Changes to the Epidemiology Research Methods course content (2017-2018)

In collaboration with the Curriculum Committee, the Epi IDEAS Workgroup member, Dr. Keri Althoff lead the change in content of the Epidemiology Research Methods (340.751-340.753) course series to include race, ethnicity, and gender as social constructs and the various measurement tools for these constructs. This course series is required for all departmental students and is taken by numerous students in other departments (annual enrollment ranges from 160-200 students), thereby equipping nearly all Hopkins public health graduate students to understand these topics. 

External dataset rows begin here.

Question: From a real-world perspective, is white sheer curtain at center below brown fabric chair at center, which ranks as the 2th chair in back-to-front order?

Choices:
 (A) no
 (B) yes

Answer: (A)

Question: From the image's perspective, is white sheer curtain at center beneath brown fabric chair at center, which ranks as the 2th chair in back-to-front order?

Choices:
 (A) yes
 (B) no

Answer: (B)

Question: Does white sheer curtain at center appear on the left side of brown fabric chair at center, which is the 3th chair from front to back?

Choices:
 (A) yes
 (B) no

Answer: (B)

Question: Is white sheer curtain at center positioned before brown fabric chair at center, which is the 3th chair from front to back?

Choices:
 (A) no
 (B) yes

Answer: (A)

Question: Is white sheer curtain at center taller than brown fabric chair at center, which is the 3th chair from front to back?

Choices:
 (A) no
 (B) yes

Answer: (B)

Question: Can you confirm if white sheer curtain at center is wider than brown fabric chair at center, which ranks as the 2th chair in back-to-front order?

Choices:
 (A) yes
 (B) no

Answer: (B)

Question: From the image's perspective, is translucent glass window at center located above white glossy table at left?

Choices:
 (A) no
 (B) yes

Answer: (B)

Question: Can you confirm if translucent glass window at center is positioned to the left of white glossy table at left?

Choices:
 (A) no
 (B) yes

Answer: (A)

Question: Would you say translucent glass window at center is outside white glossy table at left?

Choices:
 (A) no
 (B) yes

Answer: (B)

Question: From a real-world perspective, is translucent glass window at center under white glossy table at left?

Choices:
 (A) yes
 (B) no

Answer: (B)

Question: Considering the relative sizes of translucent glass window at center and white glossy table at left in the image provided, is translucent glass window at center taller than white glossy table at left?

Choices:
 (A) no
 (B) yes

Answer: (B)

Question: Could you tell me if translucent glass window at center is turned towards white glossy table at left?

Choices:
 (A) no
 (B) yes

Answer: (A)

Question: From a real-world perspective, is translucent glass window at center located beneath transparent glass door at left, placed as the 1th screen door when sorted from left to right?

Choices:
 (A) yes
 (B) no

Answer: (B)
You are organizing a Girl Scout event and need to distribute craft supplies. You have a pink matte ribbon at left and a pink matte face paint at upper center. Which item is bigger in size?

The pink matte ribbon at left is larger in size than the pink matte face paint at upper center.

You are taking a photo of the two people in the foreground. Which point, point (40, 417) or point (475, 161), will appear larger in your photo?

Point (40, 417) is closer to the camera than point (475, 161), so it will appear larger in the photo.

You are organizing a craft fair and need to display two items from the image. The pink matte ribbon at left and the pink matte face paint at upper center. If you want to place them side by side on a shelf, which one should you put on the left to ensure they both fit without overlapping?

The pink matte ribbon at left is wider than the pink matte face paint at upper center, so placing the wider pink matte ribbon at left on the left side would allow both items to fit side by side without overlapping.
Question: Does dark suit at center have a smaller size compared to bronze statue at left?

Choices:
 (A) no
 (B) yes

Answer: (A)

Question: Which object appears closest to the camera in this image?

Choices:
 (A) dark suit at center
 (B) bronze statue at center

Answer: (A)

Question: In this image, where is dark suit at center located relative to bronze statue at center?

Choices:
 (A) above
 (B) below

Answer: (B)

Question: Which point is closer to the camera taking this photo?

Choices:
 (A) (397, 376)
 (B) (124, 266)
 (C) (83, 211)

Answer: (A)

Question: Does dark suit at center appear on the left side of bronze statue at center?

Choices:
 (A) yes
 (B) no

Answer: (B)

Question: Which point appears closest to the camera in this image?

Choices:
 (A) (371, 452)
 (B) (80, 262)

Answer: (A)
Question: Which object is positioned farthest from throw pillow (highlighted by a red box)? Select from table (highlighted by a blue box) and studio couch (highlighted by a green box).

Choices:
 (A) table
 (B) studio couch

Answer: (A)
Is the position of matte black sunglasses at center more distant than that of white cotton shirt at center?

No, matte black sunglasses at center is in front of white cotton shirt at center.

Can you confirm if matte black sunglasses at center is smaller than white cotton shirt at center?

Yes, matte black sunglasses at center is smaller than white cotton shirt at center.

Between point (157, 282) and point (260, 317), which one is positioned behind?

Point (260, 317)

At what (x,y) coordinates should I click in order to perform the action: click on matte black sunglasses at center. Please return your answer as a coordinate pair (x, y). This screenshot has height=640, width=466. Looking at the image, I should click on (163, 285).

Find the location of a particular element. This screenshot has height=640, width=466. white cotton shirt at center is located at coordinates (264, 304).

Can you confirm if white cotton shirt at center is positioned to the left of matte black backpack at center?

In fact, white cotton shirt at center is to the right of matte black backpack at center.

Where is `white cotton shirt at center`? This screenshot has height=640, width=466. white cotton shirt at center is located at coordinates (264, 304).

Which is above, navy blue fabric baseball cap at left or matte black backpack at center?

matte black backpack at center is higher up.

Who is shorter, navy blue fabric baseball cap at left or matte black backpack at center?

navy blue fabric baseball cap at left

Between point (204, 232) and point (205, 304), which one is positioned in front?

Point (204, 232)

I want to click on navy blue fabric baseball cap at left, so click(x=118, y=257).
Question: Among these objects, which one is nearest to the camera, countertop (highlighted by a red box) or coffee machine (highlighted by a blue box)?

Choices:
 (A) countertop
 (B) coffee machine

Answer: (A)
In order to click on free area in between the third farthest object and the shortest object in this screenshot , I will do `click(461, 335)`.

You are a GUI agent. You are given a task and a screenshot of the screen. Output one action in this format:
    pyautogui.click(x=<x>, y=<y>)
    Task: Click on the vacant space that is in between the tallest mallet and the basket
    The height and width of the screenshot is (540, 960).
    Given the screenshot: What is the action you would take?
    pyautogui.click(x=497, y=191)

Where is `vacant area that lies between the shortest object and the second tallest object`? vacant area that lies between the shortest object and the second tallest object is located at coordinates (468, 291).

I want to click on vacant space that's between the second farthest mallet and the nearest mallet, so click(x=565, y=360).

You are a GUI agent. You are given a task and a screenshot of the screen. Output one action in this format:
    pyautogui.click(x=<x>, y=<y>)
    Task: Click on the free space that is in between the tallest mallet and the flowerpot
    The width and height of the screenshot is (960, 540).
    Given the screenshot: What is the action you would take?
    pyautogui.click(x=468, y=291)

340.698 Methods for Assessing Power, Privilege, and Public Health in the United States (2017-present)

This course was developed and is taught by Epi IDEAS Workgroup member Dr. Lorraine Dean. This service-learning course – the only one in the department – engages with students to reflect on their own privilege as a scientist and integrate social epidemiology concepts with quantitative epidemiological skills and to a data-driven health project that is used by a community-based organization to guide their activities. It has won the highest teaching honor at the school (Golden Apple, 2018) as well as a national award (Delta Omega Innovative Public Health Curriculum Award, 2019).

Epi IDEAS Communication of Science Seminar Series (2017-present)

From listening sessions and town halls for students, faculty, and staff in November 2016, a theme emerged that students and faculty felt unprepared to explain and justify epidemiologic findings to the public, the media, and policy makers. In response, the Epi IDEAS Workgroup requested, and was granted, two epidemiology departmental seminar sessions per academic year devoted to improving these competencies. 

Changes to employee forms (2019-present)

In the fall of 2019 when the State of Maryland began printing gender (including a third gender option designated with an “X”) on driver’s licenses and state-issued identification cards, the Epi IDEAS Workgroup sent a memo to the Epidemiology Administrator asking for gender (not sex) to be included on employee information forms; the request was granted, and the departmental forms were changed. The Workgroup has made the same request of the Johns Hopkins University Human Resources and continues to advocate for this change to employee forms.

Measuring student perceptions of the Department’s diversity, inclusion, and equity climate (2017-present)

The Epi IDEAS group has sought feedback from students by including questions in the annual Epidemiology Student Organization’s survey of students since 2017.

Statement against racism (2020)

After the killing of George Floyd in the early summer of 2020, the Epi IDEAS Workgroup drafted a statement against racism and joined Dean Ellen MacKenzie in describing racism as a public health problem. The Epi IDEAS Workgroup wanted the voices in our department heard on this important topic. Departmental leadership and Epi IDEAS Workgroup members recorded themselves reading the statement and a video was produced (with the support of a departmental staff member) to convey our statement against racism.

The Anti-Racism Strategic Plan (2020-present)

Epi IDEAS Workgroup members held town hall listening sessions for faculty, students, and staff to discuss racism as a public health problem and identify ways in which we, as a department, can continue to create an anti-racism departmental climate and research environment. The Epi IDEAS Workgroup members organized the ideas into the department’s Anti-Racism Strategic Plan.